### WRITTEN TASK
Quote the listing below from the line with "13-溴十三-1-醇；cas：" up to and including the line with "S80L, S60 II, V60, S60L, V60 CC". Leave out the pictures.

++++++++++++++++++++

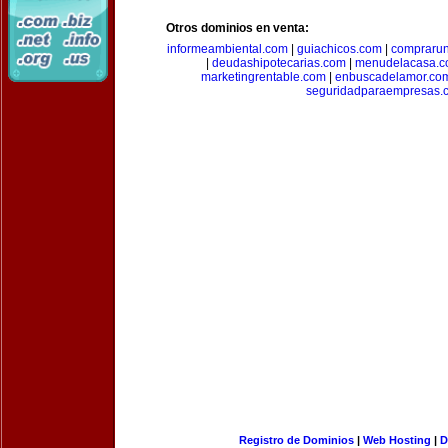
Otros dominios en venta:
informeambiental.com
|
guiachicos.com
|
comprarun
|
deudashipotecarias.com
|
menudelacasa.
marketingrentable.com
|
enbuscadelamor.co
seguridadparaempresas.
Registro de Dominios
|
Web Hosting
|
D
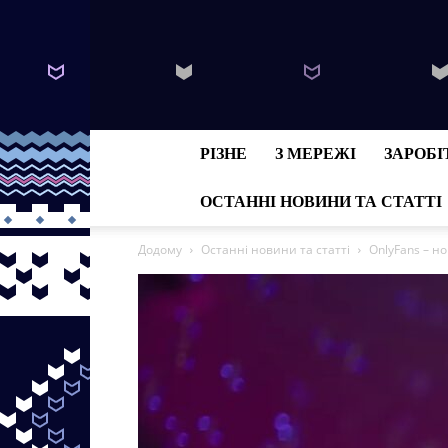
РІЗНЕ
З МЕРЕЖІ
ЗАРОБІ
ОСТАННІ НОВИНИ ТА СТАТТІ
Додому
Останні новини та статті
OnlyFans – н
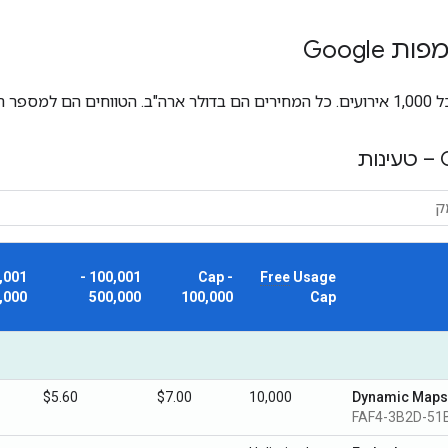
 Google
ם החודשיים.
100,001 -
Cap -
Free
Usage
,000
500,000
100,000
Cap
$5.60
$7.00
10,000
Dynamic Maps
FAF4-3B2D-51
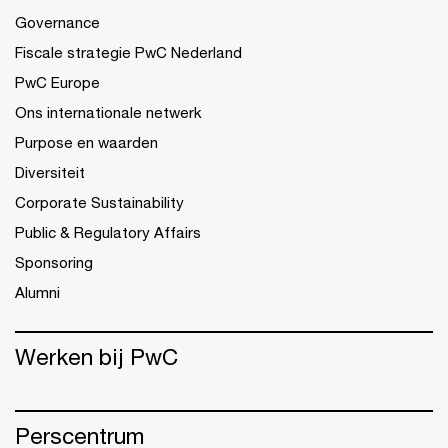
Governance
Fiscale strategie PwC Nederland
PwC Europe
Ons internationale netwerk
Purpose en waarden
Diversiteit
Corporate Sustainability
Public & Regulatory Affairs
Sponsoring
Alumni
Werken bij PwC
Perscentrum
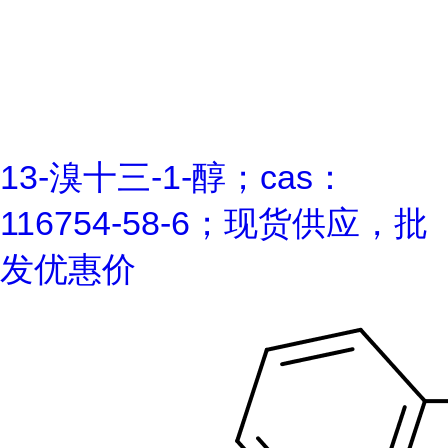
13-溴十三-1-醇；cas：
116754-58-6；现货供应，批
发优惠价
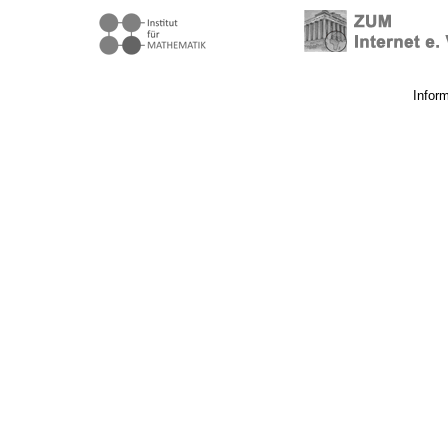
Infor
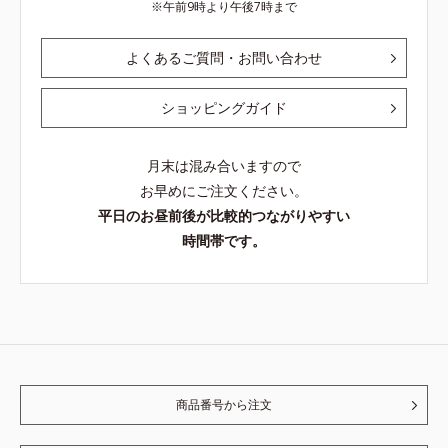
午前9時より午後7時まで
よくあるご質問・お問い合わせ
ショッピングガイド
月末は混み合いますので
お早めにご注文ください。
平日のお昼前後が比較的つながりやすい
時間帯です。
商品番号から注文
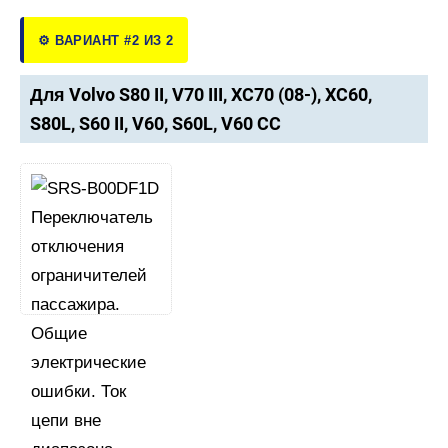
⚙️ ВАРИАНТ #2 ИЗ 2
Для Volvo S80 II, V70 III, XC70 (08-), XC60,
S80L, S60 II, V60, S60L, V60 CC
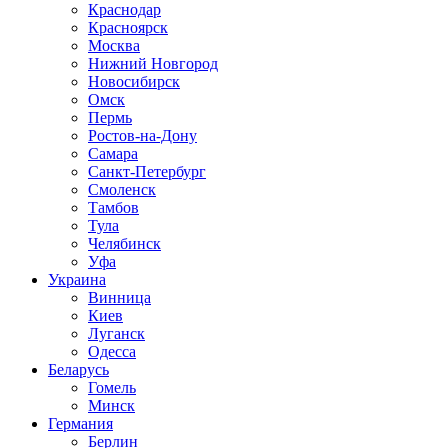
Краснодар
Красноярск
Москва
Нижний Новгород
Новосибирск
Омск
Пермь
Ростов-на-Дону
Самара
Санкт-Петербург
Смоленск
Тамбов
Тула
Челябинск
Уфа
Украина
Винница
Киев
Луганск
Одесса
Беларусь
Гомель
Минск
Германия
Берлин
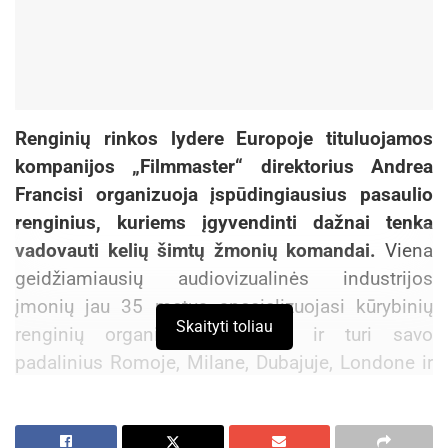
Renginių rinkos lydere Europoje tituluojamos
kompanijos „Filmmaster“ direktorius Andrea
Francisi organizuoja įspūdingiausius pasaulio
renginius, kuriems įgyvendinti dažnai tenka
vadovauti kelių šimtų žmonių komandai.
Viena
geidžiamiausių audiovizualinės industrijos
įmonių jau 35 metus specializuojasi kūrybinių
Skaityti toliau
renginių organizavimo srityje ir turi savo
padalinius Romoje, Milane, Dubajuje, Londone ir
Rio de Žaneire. Šių metų gegužę A. Francisi
apsilankys didžiausiame Baltijos šalių renginių
forume „Baltic for events Forum“ ir čia dalinsis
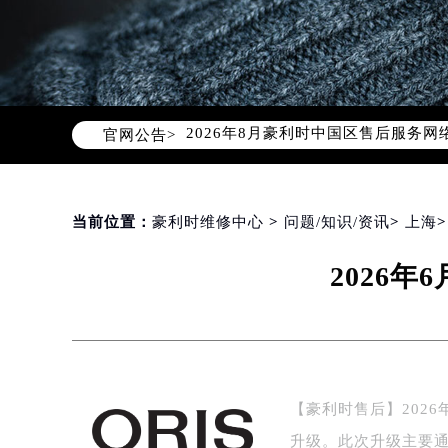
2026年8月豪利时中国区售后服务
官网公告>
2026年8月豪利时全国官方售后客户服务热
豪利时官方全国统一服务热线400-6
2026年8月豪利时售后服务中心最新
北京市朝阳区建国门外大街甲6号华熙
当前位置：
豪利时维修中心
>
问题/知识/资讯
>
上海
北京市东城区东长安街1号东方广场写
2026
天津市和平区赤峰道136号天津国际金
上海市徐汇区虹桥路3号港汇中心写字楼
上海市黄浦区南京东路299号宏伊国
南京市秦淮区中山南路1号（新街口）
常州市新北区龙锦路1590号现代传媒
【豪利时售后】202
徐州市鼓楼区淮海东路29号苏宁广场I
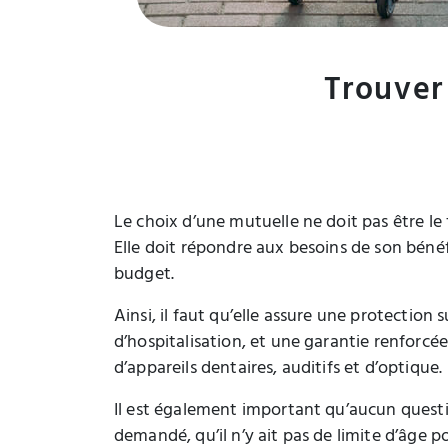
Trouver 
Le choix d’une mutuelle ne doit pas être le 
Elle doit répondre aux besoins de son bénéf
budget.
Ainsi, il faut qu’elle assure une protection 
d’hospitalisation, et une garantie renforcé
d’appareils dentaires, auditifs et d’optique.
Il est également important qu’aucun questi
demandé, qu’il n’y ait pas de limite d’âge p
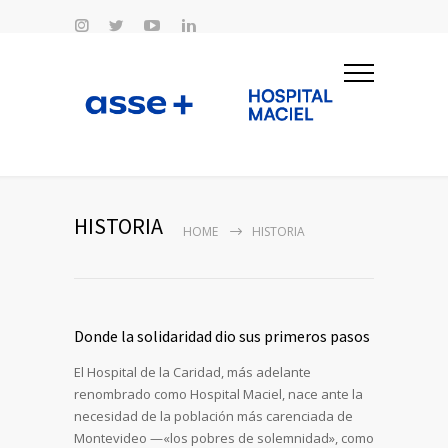
HISTORIA
HOME
HISTORIA
Donde la solidaridad dio sus primeros pasos
El Hospital de la Caridad, más adelante
renombrado como Hospital Maciel, nace ante la
necesidad de la población más carenciada de
Montevideo —«los pobres de solemnidad», como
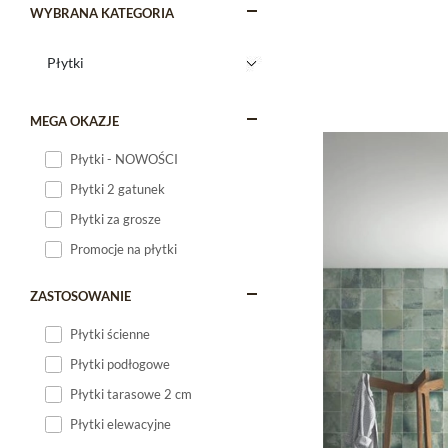
WYBRANA KATEGORIA
MEGA OKAZJE
Płytki - NOWOŚCI
Płytki 2 gatunek
Płytki za grosze
Promocje na płytki
ZASTOSOWANIE
Płytki ścienne
Płytki podłogowe
Płytki tarasowe 2 cm
Płytki elewacyjne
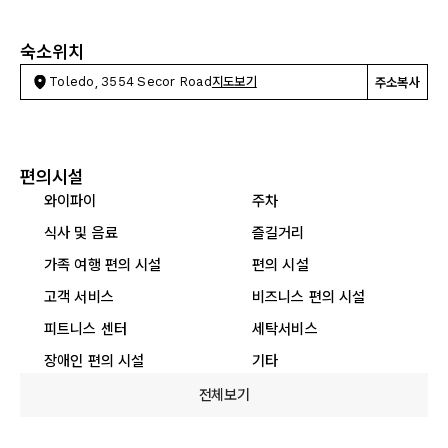
숙소위치
Toledo, 3554 Secor Road
지도보기
주소복사
편의시설
와이파이
주차
식사 및 음료
즐길거리
가족 여행 편의 시설
편의 시설
고객 서비스
비즈니스 편의 시설
피트니스 센터
세탁서비스
장애인 편의 시설
기타
전체보기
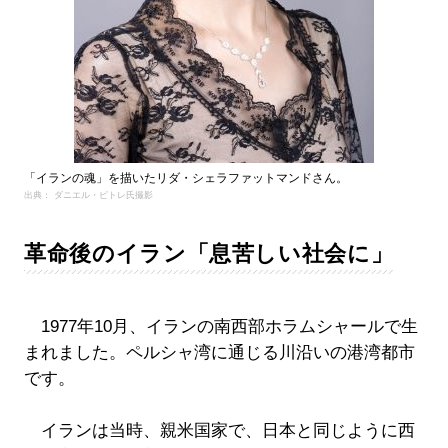
「イランの魂」を描いたリダ・シェラファットマンドさん。
出典： ダニエル・ピトレ氏撮影
革命後のイラン「息苦しい社会に」
1977年10月、イランの南西部ホラムシャールで生
まれました。ペルシャ湾に通じる川沿いの港湾都市
です。
イランは当時、親米国家で、日本と同じように西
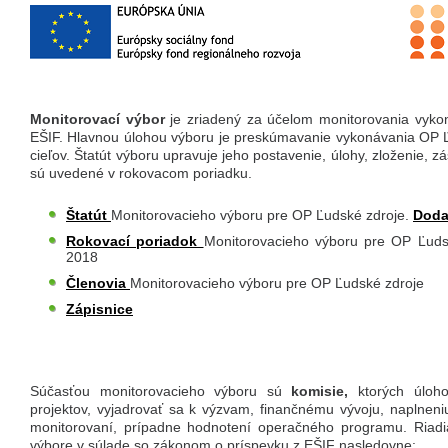
Monitorovací výbor
je zriadený za účelom monitorovania vyk
EŠIF. Hlavnou úlohou výboru je preskúmavanie vykonávania OP ĽZ
cieľov. Štatút výboru upravuje jeho postavenie, úlohy, zloženie, zá
sú uvedené v rokovacom poriadku.
Štatút
Monitorovacieho výboru pre OP Ľudské zdroje.
Doda
Rokovací poriadok
Monitorovacieho výboru pre OP Ľuds
2018
Členovia
Monitorovacieho výboru pre OP Ľudské zdroje
Zápisnice
Súčasťou monitorovacieho výboru sú
komisie,
ktorých úloh
projektov, vyjadrovať sa k výzvam, finančnému vývoju, naplneni
monitorovaní, prípadne hodnotení operačného programu. Riadiac
výbore v súlade so zákonom o príspevku z EŠIF nasledovne:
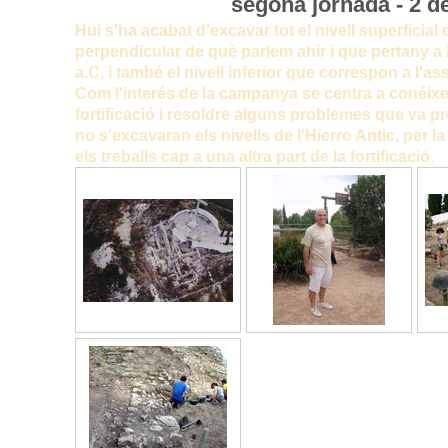
segona jornada - 2 de
Hui s'ha acabat d'excavar tot el nivell superficial d
perpendicular de què parlem ahir i que pertany a la
a.C, i també el nivell inferior que correspon a l'as
Com l'interés de la campanya se centra a conéixer
fortificació i resoldre alguns problemes que va pr
no s'excavaran els nivells de l'Hierro Antic, per 
els treballs cap a una altra part de la fortificació
.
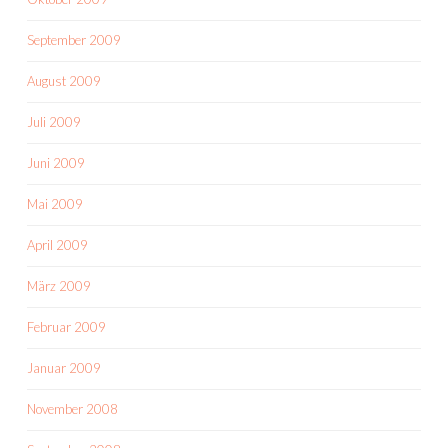
September 2009
August 2009
Juli 2009
Juni 2009
Mai 2009
April 2009
März 2009
Februar 2009
Januar 2009
November 2008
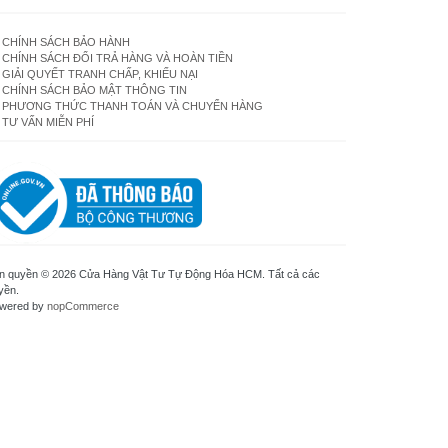
CHÍNH SÁCH BẢO HÀNH
CHÍNH SÁCH ĐỔI TRẢ HÀNG VÀ HOÀN TIỀN
GIẢI QUYẾT TRANH CHẤP, KHIẾU NẠI
CHÍNH SÁCH BẢO MẬT THÔNG TIN
PHƯƠNG THỨC THANH TOÁN VÀ CHUYỂN HÀNG
TƯ VẤN MIỄN PHÍ
n quyền © 2026 Cửa Hàng Vật Tư Tự Động Hóa HCM. Tất cả các
yền.
wered by
nopCommerce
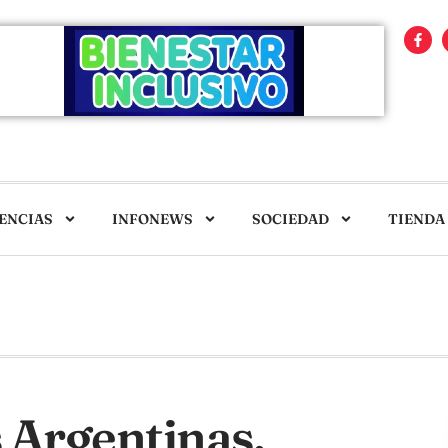
ENCIAS
INFONEWS
SOCIEDAD
TIENDA
 Argentinas.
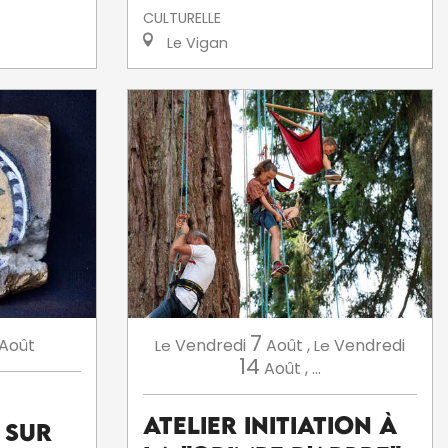
CULTURELLE
Le Vigan
7
Août
Vendredi
Août
,
Vendredi
Le
Le
14
Août
,
...
Atelier initiation à
 sur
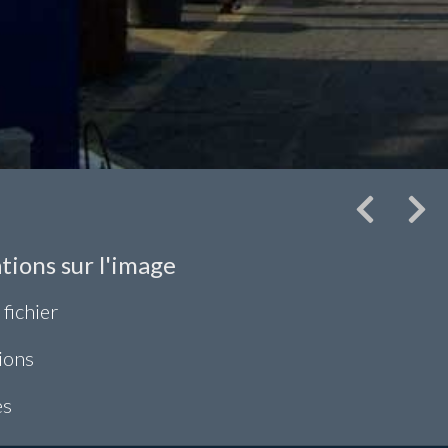
tions sur l'image
 fichier
ions
es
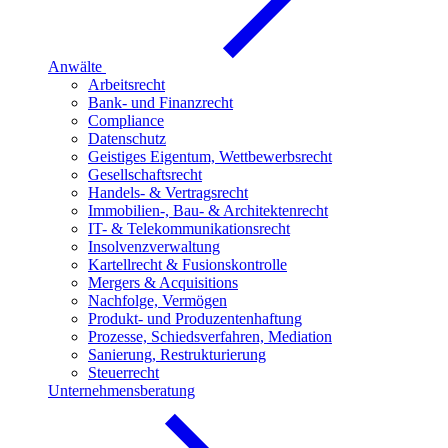
Anwälte
Arbeitsrecht
Bank- und Finanzrecht
Compliance
Datenschutz
Geistiges Eigentum, Wettbewerbsrecht
Gesellschaftsrecht
Handels- & Vertragsrecht
Immobilien-, Bau- & Architektenrecht
IT- & Telekommunikationsrecht
Insolvenzverwaltung
Kartellrecht & Fusionskontrolle
Mergers & Acquisitions
Nachfolge, Vermögen
Produkt- und Produzentenhaftung
Prozesse, Schiedsverfahren, Mediation
Sanierung, Restrukturierung
Steuerrecht
Unternehmensberatung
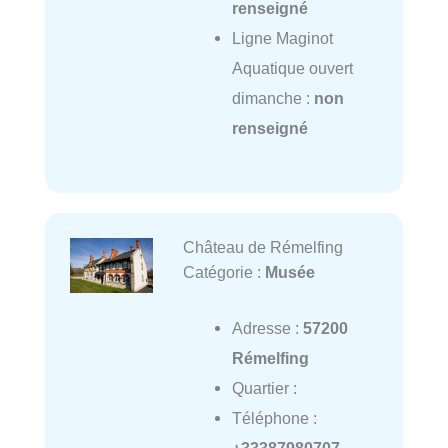
renseigné
Ligne Maginot
Aquatique ouvert
dimanche :
non
renseigné
Château de Rémelfing
Catégorie :
Musée
Adresse :
57200
Rémelfing
Quartier :
Téléphone :
+33387980707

++++++++++++++++++++

### RESPONSE TO THE TASK
13-溴十三-1-醇；cas：
116754-58-6；现货供应，批
发优惠价
Infor
午前9時より午後7時まで
よくあるご質問・お問い合わせ
ショッピングガイド
月末は混み合いますので
お早めにご注文ください。
平日のお昼前後が比較的つながりやすい
時間帯です。
商品番号から注文
⚙️ ВАРИАНТ #2 ИЗ 2
Для Volvo S80 II, V70 III, XC70 (08-), XC60,
S80L, S60 II, V60, S60L, V60 CC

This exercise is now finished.